Question

If the foci of the ellipse \[\frac{x^2}{16} + \frac{y^2}{b^2} = 1\] and the hyperbola \[\frac{x^2}{144} - \frac{y^2}{81} = \frac{1}{25}\] coincide, write the value of b².

Answer 1

Equation of the hyperbola:

\[\frac{x^2}{144} - \frac{y^2}{81} = \frac{1}{25}\]

Simplifying the above equation, we get:

\[\frac{25 x^2}{144} - \frac{25 y^2}{81} = 1\]

\[ \Rightarrow \frac{x^2}{\frac{144}{25}} - \frac{y^2}{\frac{81}{25}} = 1\]

\[ \Rightarrow \frac{x^2}{\left( \frac{12}{5} \right)^2} - \frac{y^2}{\left( \frac{9}{5} \right)^2} = 1\]

This is the standard form of hyperbola with \[a = \frac{12}{5}\] and  \[b = \frac{9}{5}\].

Eccentricity of the hyperbola, \[e = \frac{\sqrt{\left( \frac{12}{5} \right)^2 + \left( \frac{9}{5} \right)^2}}{\frac{12}{5}}\]

                                                     \[ = \frac{15}{12}\]

The foci of the hyperbola are of the form 

\[\left( ae, 0 \right)\] and \[\left( - ae, 0 \right)\].

So, foci of the hyperbola are  \[\left( 3, 0 \right)\] and  \[\left( - 3, 0 \right)\] .
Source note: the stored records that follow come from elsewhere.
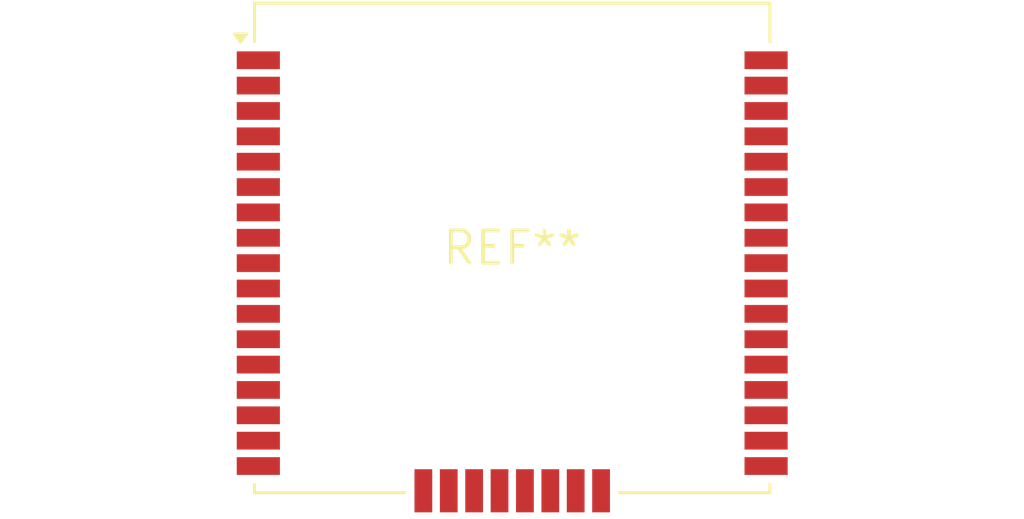
<source format=kicad_pcb>
(kicad_pcb (version 20240108) (generator pcbnew)

  (general
    (thickness 1.6)
  )

  (paper "A4")
  (layers
    (0 "F.Cu" signal)
    (31 "B.Cu" signal)
    (32 "B.Adhes" user "B.Adhesive")
    (33 "F.Adhes" user "F.Adhesive")
    (34 "B.Paste" user)
    (35 "F.Paste" user)
    (36 "B.SilkS" user "B.Silkscreen")
    (37 "F.SilkS" user "F.Silkscreen")
    (38 "B.Mask" user)
    (39 "F.Mask" user)
    (40 "Dwgs.User" user "User.Drawings")
    (41 "Cmts.User" user "User.Comments")
    (42 "Eco1.User" user "User.Eco1")
    (43 "Eco2.User" user "User.Eco2")
    (44 "Edge.Cuts" user)
    (45 "Margin" user)
    (46 "B.CrtYd" user "B.Courtyard")
    (47 "F.CrtYd" user "F.Courtyard")
    (48 "B.Fab" user)
    (49 "F.Fab" user)
    (50 "User.1" user)
    (51 "User.2" user)
    (52 "User.3" user)
    (53 "User.4" user)
    (54 "User.5" user)
    (55 "User.6" user)
    (56 "User.7" user)
    (57 "User.8" user)
    (58 "User.9" user)
  )

  (setup
    (pad_to_mask_clearance 0)
    (pcbplotparams
      (layerselection 0x00010fc_ffffffff)
      (plot_on_all_layers_selection 0x0000000_00000000)
      (disableapertmacros false)
      (usegerberextensions false)
      (usegerberattributes false)
      (usegerberadvancedattributes false)
      (creategerberjobfile false)
      (dashed_line_dash_ratio 12.000000)
      (dashed_line_gap_ratio 3.000000)
      (svgprecision 4)
      (plotframeref false)
      (viasonmask false)
      (mode 1)
      (useauxorigin false)
      (hpglpennumber 1)
      (hpglpenspeed 20)
      (hpglpendiameter 15.000000)
      (dxfpolygonmode false)
      (dxfimperialunits false)
      (dxfusepcbnewfont false)
      (psnegative false)
      (psa4output false)
      (plotreference false)
      (plotvalue false)
      (plotinvisibletext false)
      (sketchpadsonfab false)
      (subtractmaskfromsilk false)
      (outputformat 1)
      (mirror false)
      (drillshape 1)
      (scaleselection 1)
      (outputdirectory "")
    )
  )

  (net 0 "")

  (footprint "Atmel_ATSAMR21G18-MR210UA_NoRFPads" (layer "F.Cu") (at 0 0))

)

</source>
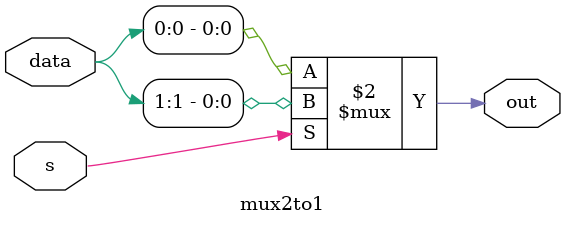
<source format=v>
`timescale 1ns / 1ps


module mux2to1(
    input s,
    input [1:0] data,
    output reg out
    );
    always @(data or s) begin
        out = s ? data[1]:data[0];
    end
endmodule

</source>
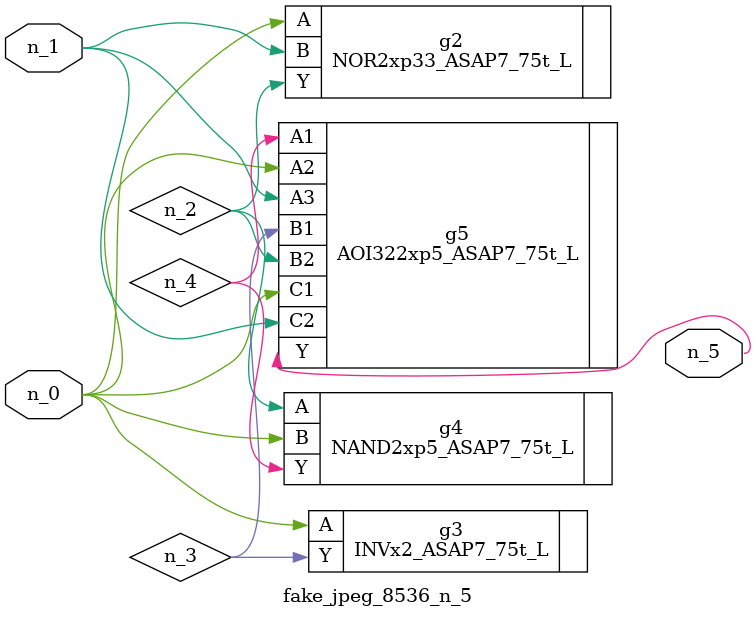
<source format=v>
module fake_jpeg_8536_n_5 (n_0, n_1, n_5);

input n_0;
input n_1;

output n_5;

wire n_3;
wire n_2;
wire n_4;

NOR2xp33_ASAP7_75t_L g2 ( 
.A(n_0),
.B(n_1),
.Y(n_2)
);

INVx2_ASAP7_75t_L g3 ( 
.A(n_0),
.Y(n_3)
);

NAND2xp5_ASAP7_75t_L g4 ( 
.A(n_2),
.B(n_0),
.Y(n_4)
);

AOI322xp5_ASAP7_75t_L g5 ( 
.A1(n_4),
.A2(n_0),
.A3(n_1),
.B1(n_3),
.B2(n_2),
.C1(n_0),
.C2(n_1),
.Y(n_5)
);


endmodule
</source>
The foci of the hyperbola coincide with the foci of the ellipse.
For ellipse, \[a = 4\]

Using the relation \[\sqrt{a^2 - b^2} = ae\], we get:

\[\sqrt{4^2 - b^2} = 3\]

\[ \Rightarrow 16 - b^2 = 9\]

\[ \Rightarrow b^2 = 7\]

Therefore, the value of \[b^2\] is 7.